Hepimizin yakinen takip ettiği üzere, Rusya ile Ukrayna arasında yaşanan gerilimin uzun yıllar öncesine dayandığını, Sovyet Sosyalist Cumhuriyetler Birliği'nin 1991 yılında dağılması ile birlikte Rusya, Ukrayna ve Belarus Bağımsız Devletler Topluluğu kurulduğunu o günleri yaşayanlar olarak biliyoruz.
Bu ayrılmanın ardından Belarus devleti, Rusya ile yakın bir ilişkilerini korumaya çalışırken, diğer birlikten ayrılan Ukrayna, Batı ülkelerine yanaşmış ve yakın ilişkiler içerisinde bulunmuştu.
Rusya tabi bu durumu kendi için bir tehdit olarak görmüş ve hepimizin o günleri hatırlayacağı üzere 2014 yılında Ukrayna'nın otorite boşluğunu fırsat bilen Rusya ise Kırım'ı ilhak etmişti. Bir yandan da Ukrayna ile Rusya arasında ise sınır bölgelerinde zaman zaman çatışmaların olduğunu tüm dünya ekranlardan, gazetelerden izledi ve takip etti.
2014 yılında yaşanan gerginlik ise Rusya ve Ukrayna arasında imzalanan Minsk anlaşması ile birlikte son bulmuştu. Fakat yakın zamanda Ukrayna ile Rusya arasındaki savaşın, sabah saatlerinde Rusya Devlet Başkanı Vladimir Putin, Ukrayna'nın doğusundaki Donbas'a özel askeri operasyon düzenlemesi ile birlikte resmen başladığını üzülerek izledik ve halen takip ediyoruz.
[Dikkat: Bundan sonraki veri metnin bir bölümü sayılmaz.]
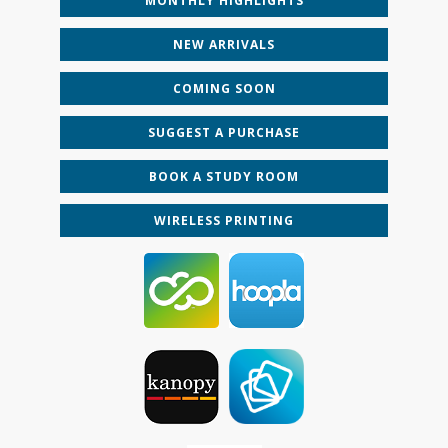
MONTHLY HIGHLIGHTS
NEW ARRIVALS
COMING SOON
SUGGEST A PURCHASE
BOOK A STUDY ROOM
WIRELESS PRINTING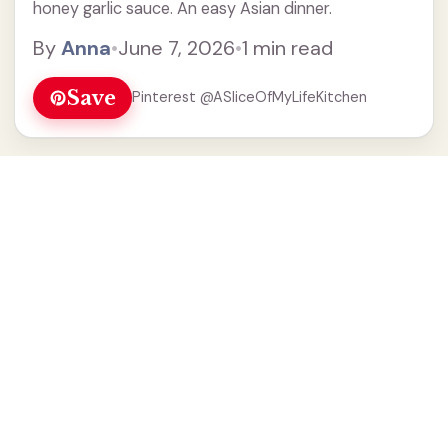
honey garlic sauce. An easy Asian dinner.
By
Anna
•
June 7, 2026
•
1 min read
Save
Pinterest @ASliceOfMyLifeKitchen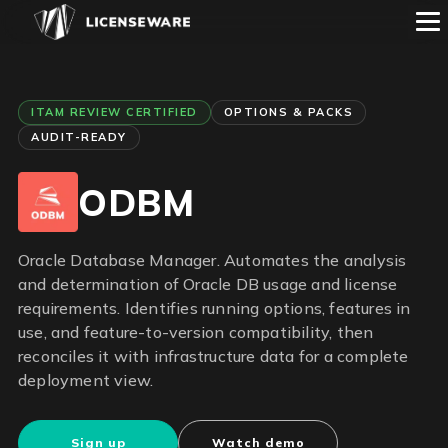
ITAM REVIEW CERTIFIED
OPTIONS & PACKS
AUDIT-READY
ODBM
Oracle Database Manager. Automates the analysis
and determination of Oracle DB usage and license
requirements. Identifies running options, features in
use, and feature-to-version compatibility, then
reconciles it with infrastructure data for a complete
deployment view.
Sign up
Watch demo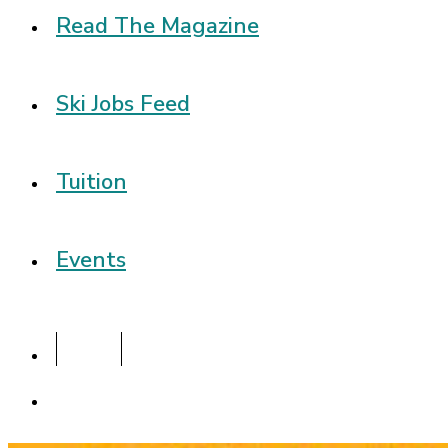
Read The Magazine
Ski Jobs Feed
Tuition
Events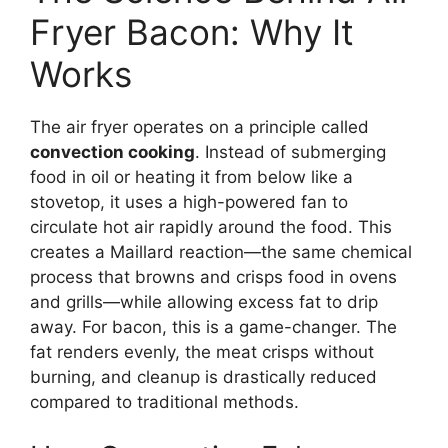
Fryer Bacon: Why It
Works
The air fryer operates on a principle called
convection cooking
. Instead of submerging
food in oil or heating it from below like a
stovetop, it uses a high-powered fan to
circulate hot air rapidly around the food. This
creates a Maillard reaction—the same chemical
process that browns and crisps food in ovens
and grills—while allowing excess fat to drip
away. For bacon, this is a game-changer. The
fat renders evenly, the meat crisps without
burning, and cleanup is drastically reduced
compared to traditional methods.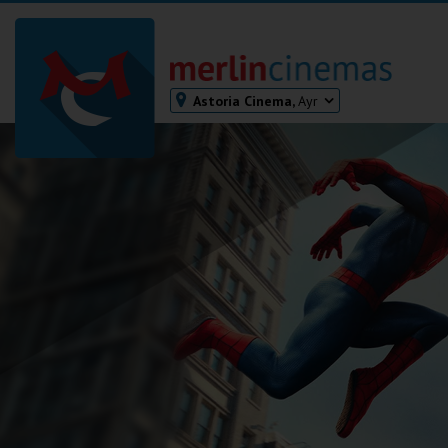
Astoria Cinema,
Ayr
Bodmin
Helston
Falmouth
Redruth
St. Ives
Penzance
Penzance
Ilfracombe
Kingsbridge
Okehampton
Torquay
Tiverton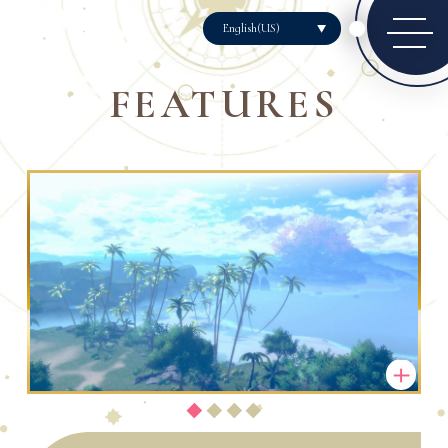
English(US)
FEATURES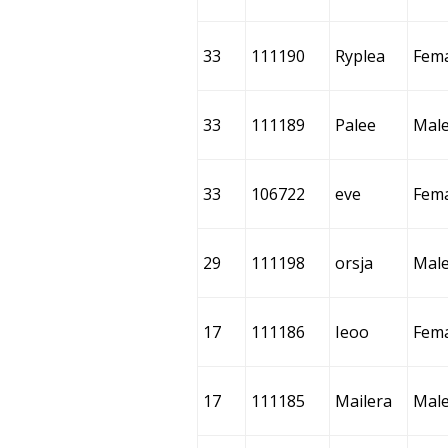
33
111190
Ryplea
Fem
33
111189
Palee
Mal
33
106722
eve
Fem
29
111198
orsja
Mal
17
111186
Ieoo
Fem
17
111185
Mailera
Mal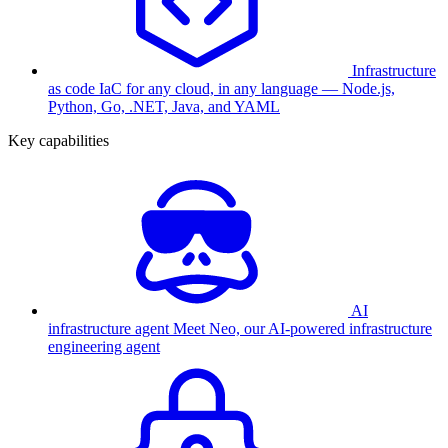
Infrastructure
as code
IaC for any cloud, in any language — Node.js,
Python, Go, .NET, Java, and YAML
Key capabilities
AI
infrastructure agent
Meet Neo, our AI-powered infrastructure
engineering agent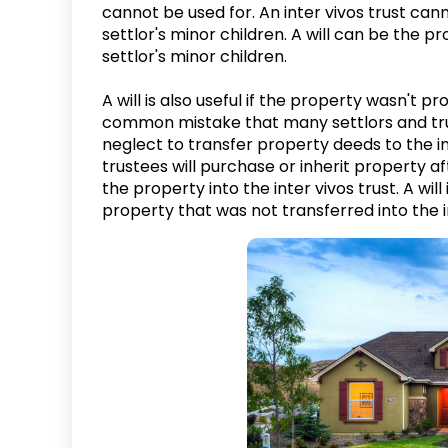
cannot be used for. An inter vivos trust can
settlor's minor children. A will can be the 
settlor's minor children.
A will is also useful if the property wasn't pr
common mistake that many settlors and trust
neglect to transfer property deeds to the in
trustees will purchase or inherit property aft
the property into the inter vivos trust. A will
property that was not transferred into the i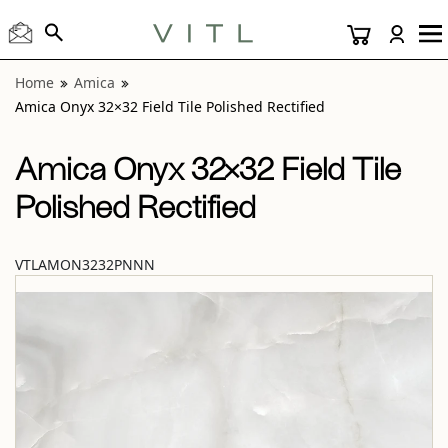
View “Amica Onyx 32×32 Field Tile Polished Rectified” moda
Home
Amica
Amica Onyx 32×32 Field Tile Polished Rectified
Amica Onyx 32×32 Field Tile
Polished Rectified
VTLAMON3232PNNN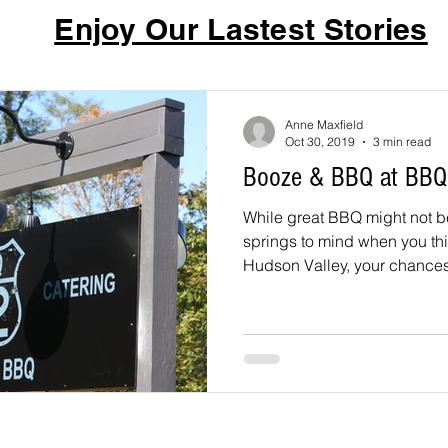
Enjoy Our Lastest Stories
Anne Maxfield
Oct 30, 2019
3 min read
Booze & BBQ at BBQ
While great BBQ might not be 
springs to mind when you thin
Hudson Valley, your chances 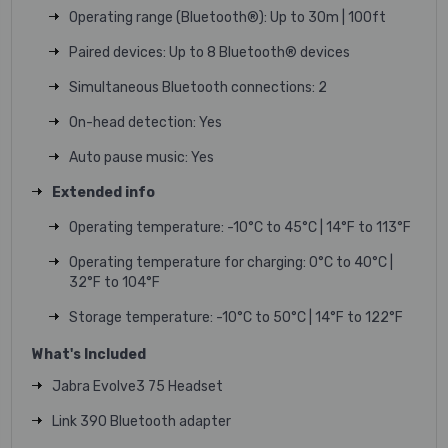
Operating range (Bluetooth®): Up to 30m | 100ft
Paired devices: Up to 8 Bluetooth® devices
Simultaneous Bluetooth connections: 2
On-head detection: Yes
Auto pause music: Yes
Extended info
Operating temperature: -10°C to 45°C | 14°F to 113°F
Operating temperature for charging: 0°C to 40°C |
32°F to 104°F
Storage temperature: -10°C to 50°C | 14°F to 122°F
What's Included
Jabra Evolve3 75 Headset
Link 390 Bluetooth adapter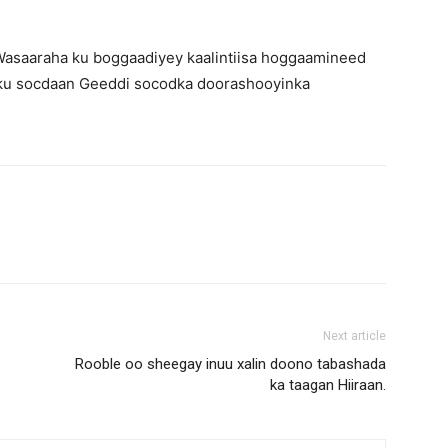
Wasaaraha ku boggaadiyey kaalintiisa hoggaamineed
 ku socdaan Geeddi socodka doorashooyinka
Next article
Rooble oo sheegay inuu xalin doono tabashada
ka taagan Hiiraan.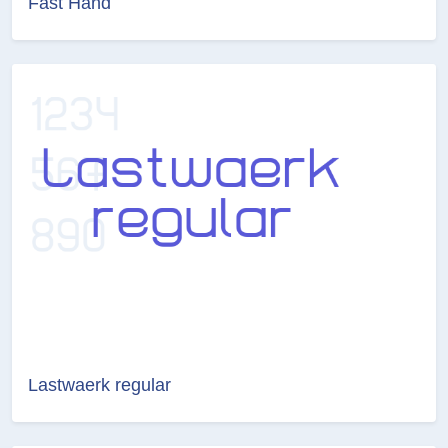
Fast Hand
Lastwaerk regular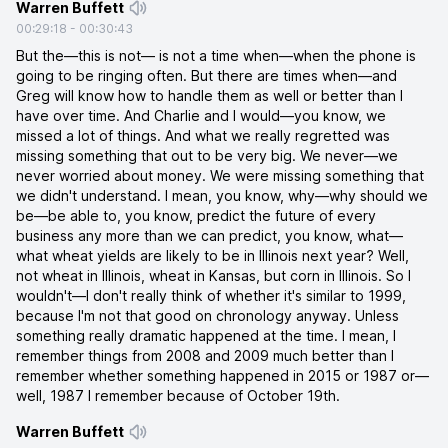
Warren Buffett
00:29:18
-
00:30:43
But the—this is not— is not a time when—when the phone is
going to be ringing often. But there are times when—and
Greg will know how to handle them as well or better than I
have over time. And Charlie and I would—you know, we
missed a lot of things. And what we really regretted was
missing something that out to be very big. We never—we
never worried about money. We were missing something that
we didn't understand. I mean, you know, why—why should we
be—be able to, you know, predict the future of every
business any more than we can predict, you know, what—
what wheat yields are likely to be in Illinois next year? Well,
not wheat in Illinois, wheat in Kansas, but corn in Illinois. So I
wouldn't—I don't really think of whether it's similar to 1999,
because I'm not that good on chronology anyway. Unless
something really dramatic happened at the time. I mean, I
remember things from 2008 and 2009 much better than I
remember whether something happened in 2015 or 1987 or—
well, 1987 I remember because of October 19th.
Warren Buffett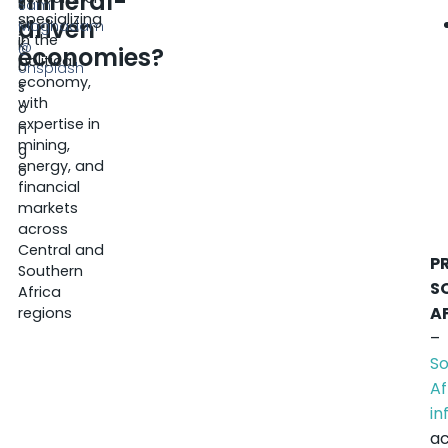
mineral-
ri
Sam
specializing
driven
c
Moghadam
in the
K
@
economies?
political
a
Unsplash
economy,
s
with
o
expertise in
n
mining,
g
energy, and
o
financial
markets
across
Central and
P
Southern
S
Africa
A
regions
–
S
Af
in
ac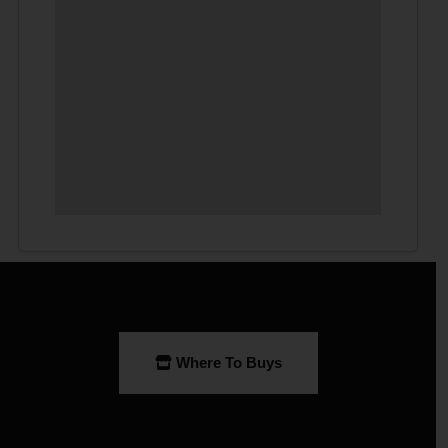
Where To Buys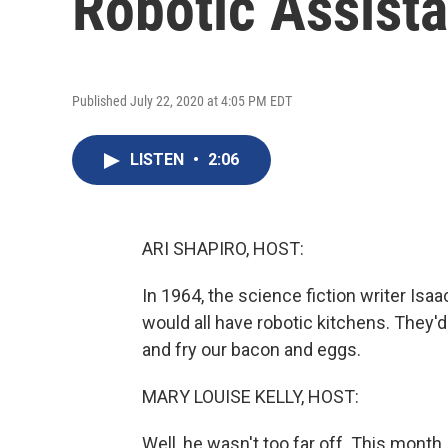
Robotic Assista
Published July 22, 2020 at 4:05 PM EDT
LISTEN
•
2:06
ARI SHAPIRO, HOST:
In 1964, the science fiction writer Isa
would all have robotic kitchens. They'd
and fry our bacon and eggs.
MARY LOUISE KELLY, HOST:
Well, he wasn't too far off. This month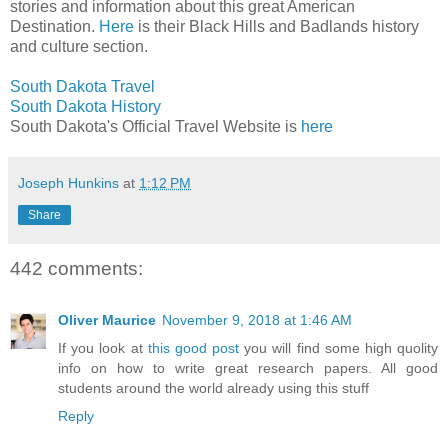
stories and information about this great American
Destination.
Here
is their Black Hills and Badlands history
and culture section.
South Dakota Travel
South Dakota History
South Dakota's Official Travel Website is
here
Joseph Hunkins
at
1:12 PM
Share
442 comments:
Oliver Maurice
November 9, 2018 at 1:46 AM
If you look at
this good post
you will find some high quolity
info on how to write great research papers. All good
students around the world already using this stuff
Reply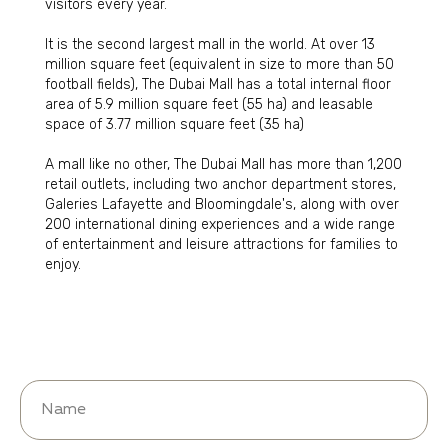
visitors every year.
It is the second largest mall in the world. At over 13
million square feet (equivalent in size to more than 50
football fields), The Dubai Mall has a total internal floor
area of 5.9 million square feet (55 ha) and leasable
space of 3.77 million square feet (35 ha)
A mall like no other, The Dubai Mall has more than 1,200
retail outlets, including two anchor department stores,
Galeries Lafayette and Bloomingdale's, along with over
200 international dining experiences and a wide range
of entertainment and leisure attractions for families to
enjoy.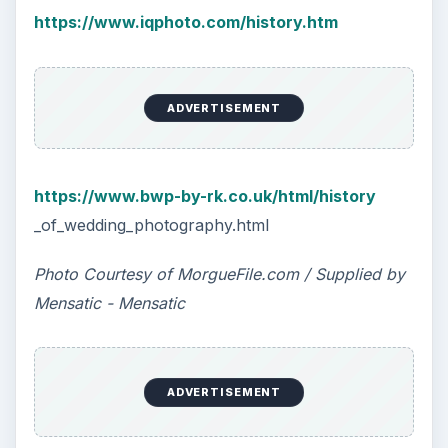
https://www.iqphoto.com/history.htm
ADVERTISEMENT
https://www.bwp-by-rk.co.uk/html/history
_of_wedding_photography.html
Photo Courtesy of MorgueFile.com / Supplied by
Mensatic - Mensatic
ADVERTISEMENT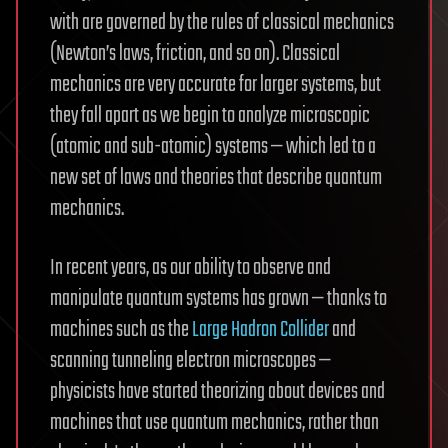
with are governed by the rules of classical mechanics
(Newton’s laws, friction, and so on). Classical
mechanics are very accurate for larger systems, but
they fall apart as we begin to analyze microscopic
(atomic and sub-atomic) systems — which led to a
new set of laws and theories that describe quantum
mechanics.
In recent years, as our ability to observe and
manipulate quantum systems has grown — thanks to
machines such as the
Large Hadron Collider
and
scanning tunneling electron microscopes —
physicists have started theorizing about devices and
machines that use quantum mechanics, rather than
Minsk kentinde imzalanan o ateşkes anlaşmasının asıl amacının Donbas’taki çatışmayı durdurmak olduğu herkesçe bilinen bir gerçekti.
Peki, şimdi ne olacak?
Türkiye Ukrayna’nın toprak bütünlüğünü ve siyasi birliğini her şartta savunacağını ve Boğazların Montrö Boğazlar anlaşması gereği kimseye savaş halinde de açık olacağını belirtiyor.
Ukrayna Devlet Başkanı Zelensky; maalesef halkı tarafından da, batılı ülkeler ve NATO tarafından da yalnız bırakılan üzgün, ne yapacağını bilemeyen bir devlet adamı pozisyonunda..
Türkiye olarak iktidarı ve muhalefeti ile gözümüzün önünde cereyan eden ve ders alınarak Büyük ve Güçlü bir Türkiye için her tür ülke menfaatine yönelik tedbirlerin, kararların alınması gereken bir süreci yaşıyoruz. Birilerinin bundan iç siyasete malzeme taşımaya çalışmasına anlam veremiyorum.
Uluslararası Hukukun ihlal edildiği, 2014 yılındaki anlaşmanın yırtılıp atıldığı, pervasız ve acımasız Putin gibi zayıf bir tarafı gördüğü anda saldıran, eski SSCB gücüne, imparatorluğuna dönmeye çalışan birisi ile çok akılcı, stratejik ve her yönden gücümüzü artırarak, ülkemin, milletimin menfaatlerine zarar gelmemesi adına mücadele etmemiz gerekmektedir. Ki hükümet Sayın Cumhurbaşkanımızın liderliğinde Külliye ’de Güvenlik Zirvesi yaparak, gereken tedbirleri istişare ile yapıyor ve yapmaya devam etmektedir.
Allah yar ve yardımcımız olsun. Ukrayna halkına geçmiş olsun diyorum.